A £6,700 bronze sculpture planned for an Oxford roadside risks being snatched as a “more exciting trophy” than traffic bollards, it has been claimed.

Oxford city councillors sounded the note of caution as the plan for the disc-shaped sculpture was approved for land at the corner of Horspath Driftway and Blackstock Close.

The metre-wide ground level bronze ring will be paid for from developer cash given as a condition of planning permission for adjacent flats.

Permission to knock down Slade Barracks Territorial Army Centre to make way for 353 student flats and 15 private flats was given in 2008.

But Labour’s Gill Sanders said of the artwork: “It will be gone in days. I wonder how secure it will be.

“It looks terribly vulnerable to me.”

Liberal Democrat David Rundle said: “This will make a more exciting trophy than a bollard taken in the middle of the night.”

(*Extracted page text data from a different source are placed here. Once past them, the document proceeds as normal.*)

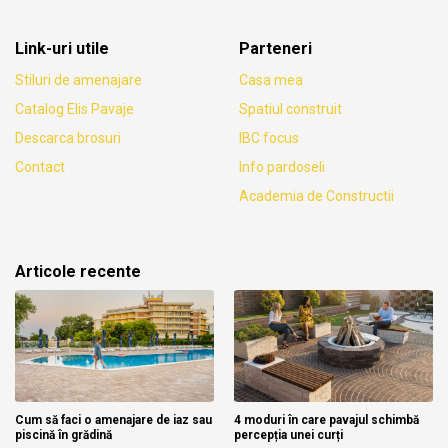
Link-uri utile
Parteneri
Stiluri de amenajare
Casa mea
Catalog Elis Pavaje
Spatiul construit
Descarca brosuri
IBC focus
Contact
Info pardoseli
Academia de Constructii
Articole recente
Cum să faci o amenajare de iaz sau
4 moduri în care pavajul schimbă
piscină în grădină
percepția unei curți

Roy Darke, chairman of the council’s east area planning committee, said the work had already been commissioned from artist Melissa Cole following a consultation process.

Mr Rundle told Wednesday’s meeting at Oxford Town Hall: “This is public art. There should be more engagement in having public art in the first place.”

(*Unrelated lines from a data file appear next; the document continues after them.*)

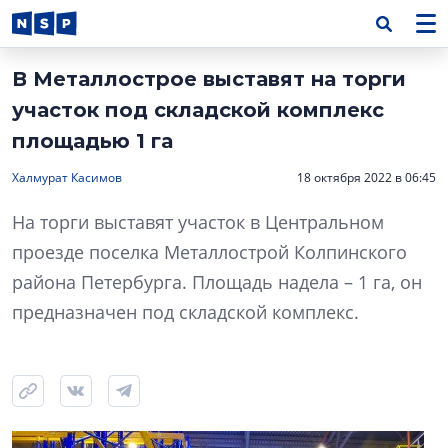
В Металлострое выставят на торги
участок под складской комплекс
площадью 1 га
Халмурат Касимов
18 октября 2022 в 06:45
На торги выставят участок в Центральном
проезде поселка Металлострой Колпинского
района Петербурга. Площадь надела – 1 га, он
предназначен под складской комплекс.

Of security the fears, a council report said: “Due to its location adjacent to a busy highway and residential area, it is considered that there will be significant natural surveillance of the site providing additional protection against damage by vandals or theft.”

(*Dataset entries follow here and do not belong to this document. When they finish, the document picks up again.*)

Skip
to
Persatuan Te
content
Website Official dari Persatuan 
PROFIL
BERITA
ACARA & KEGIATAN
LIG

The disc will be supported by nine spokes and welded on to a steel frame at a 20 degree angle.

Images of footprints and tyre tracks will be impressed into it “to represent past journeys” along the road.

It will also include references to the former TA centre, from the Boer War to the present.

Oxford City Council spokesman Louisa Dean said there would be more consultation with the community and the TA about what would be put on the disc.